As our addictions progressed, we lost our zest for life. Some of us, depending on our childhood experiences, didn’t have much to begin with, but for sure as our need to feed our addictions at all cost became greater, we began to focus on that instead of the natural joys of living. We reached a point where we had no energy, felt sluggish, were unable to work up any enthusiasm unless we were high (sometimes).
We became self-absorbed. We withdrew from others when their attitudes toward our using began to threaten our disease. We became self-centered, and often convinced ourselves that we didn’t need other people in our lives. Eventually we denied ourselves one of the basic things that makes us human – – our sense of community and belonging.
Successful recovery demands that we overcome these feelings of isolation and unworthiness. The best place to do that is in our recovery groups, where people understand us and what we’ve gone through. Although those not in recovery may mean well, they don’t “get it” most of the time, and indeed will in most cases try to pass along to us a world view that we are not yet equipped to understand.
Gradually we begin to trust the people in our groups. As that trust increases, we begin to let them know who we really are, and as we do that we become able to let the child inside come out to play sometimes. Without the trust that we build with our peers in recovery, learning to appreciate and enjoy the world at large is difficult, if not impossible. Once we become convinced that we don’t have to check for a sniper behind every bush, we can relax and enjoy our walk through the park.

Work to complete:
1. Please list the three conditions that, according to the text on addiction recovery, we reached a point of as our addictions progressed.
2. Copy the text on addiction recovery word for word, from "We became self-absorbed." up to and including "community and belonging.".

Collection entries

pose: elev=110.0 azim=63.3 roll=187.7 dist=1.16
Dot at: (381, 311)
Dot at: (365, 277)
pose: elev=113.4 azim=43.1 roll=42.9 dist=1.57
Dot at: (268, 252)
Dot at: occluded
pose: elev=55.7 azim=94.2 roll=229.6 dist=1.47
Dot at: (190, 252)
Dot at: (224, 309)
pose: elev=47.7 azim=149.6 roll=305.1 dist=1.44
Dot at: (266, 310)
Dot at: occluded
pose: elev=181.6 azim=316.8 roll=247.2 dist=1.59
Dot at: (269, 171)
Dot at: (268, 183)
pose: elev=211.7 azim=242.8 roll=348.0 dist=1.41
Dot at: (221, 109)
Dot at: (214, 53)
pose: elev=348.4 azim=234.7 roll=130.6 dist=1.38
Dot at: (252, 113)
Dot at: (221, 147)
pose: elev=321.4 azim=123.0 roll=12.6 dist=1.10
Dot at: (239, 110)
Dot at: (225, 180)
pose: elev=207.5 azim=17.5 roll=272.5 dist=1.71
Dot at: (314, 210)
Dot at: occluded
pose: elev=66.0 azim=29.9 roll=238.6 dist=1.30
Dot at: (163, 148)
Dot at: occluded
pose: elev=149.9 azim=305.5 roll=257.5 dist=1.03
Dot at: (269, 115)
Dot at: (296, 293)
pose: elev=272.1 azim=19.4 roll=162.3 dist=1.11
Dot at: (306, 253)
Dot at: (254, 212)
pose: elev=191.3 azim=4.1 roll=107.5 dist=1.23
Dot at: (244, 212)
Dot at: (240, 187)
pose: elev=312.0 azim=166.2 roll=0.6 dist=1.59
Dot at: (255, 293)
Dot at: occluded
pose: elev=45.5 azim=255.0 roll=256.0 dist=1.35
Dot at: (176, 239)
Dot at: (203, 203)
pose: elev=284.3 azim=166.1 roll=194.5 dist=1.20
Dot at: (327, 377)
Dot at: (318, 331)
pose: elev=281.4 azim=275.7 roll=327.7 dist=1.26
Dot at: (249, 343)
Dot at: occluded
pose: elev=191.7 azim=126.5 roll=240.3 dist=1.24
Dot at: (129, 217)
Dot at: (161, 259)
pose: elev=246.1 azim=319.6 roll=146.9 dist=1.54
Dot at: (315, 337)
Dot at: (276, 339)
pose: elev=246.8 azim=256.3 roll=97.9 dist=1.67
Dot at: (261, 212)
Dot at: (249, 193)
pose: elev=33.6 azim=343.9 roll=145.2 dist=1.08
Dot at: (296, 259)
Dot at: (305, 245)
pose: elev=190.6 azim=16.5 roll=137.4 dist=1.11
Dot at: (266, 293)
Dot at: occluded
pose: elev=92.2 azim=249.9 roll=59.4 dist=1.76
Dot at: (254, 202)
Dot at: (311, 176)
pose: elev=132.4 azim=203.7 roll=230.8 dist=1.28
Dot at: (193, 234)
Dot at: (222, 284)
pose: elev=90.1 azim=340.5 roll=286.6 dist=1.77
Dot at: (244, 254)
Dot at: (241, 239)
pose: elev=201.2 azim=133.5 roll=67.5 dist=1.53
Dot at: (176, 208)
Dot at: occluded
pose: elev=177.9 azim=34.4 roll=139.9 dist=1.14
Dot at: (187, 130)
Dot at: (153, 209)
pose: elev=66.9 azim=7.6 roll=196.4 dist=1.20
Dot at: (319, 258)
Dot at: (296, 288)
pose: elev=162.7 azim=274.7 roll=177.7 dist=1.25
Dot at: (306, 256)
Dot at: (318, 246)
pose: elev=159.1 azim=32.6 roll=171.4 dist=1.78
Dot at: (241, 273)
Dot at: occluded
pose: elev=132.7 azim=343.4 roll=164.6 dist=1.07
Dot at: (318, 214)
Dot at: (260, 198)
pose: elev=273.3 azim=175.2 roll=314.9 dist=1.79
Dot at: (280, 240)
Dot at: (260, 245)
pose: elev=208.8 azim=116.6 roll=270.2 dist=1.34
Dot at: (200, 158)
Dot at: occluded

Results of the exercise:
1.
- had no energy
- felt sluggish
- were unable to work up any enthusiasm unless we were high (sometimes)

2.
We became self-absorbed. We withdrew from others when their attitudes toward our using began to threaten our disease. We became self-centered, and often convinced ourselves that we didn’t need other people in our lives. Eventually we denied ourselves one of the basic things that makes us human – – our sense of community and belonging.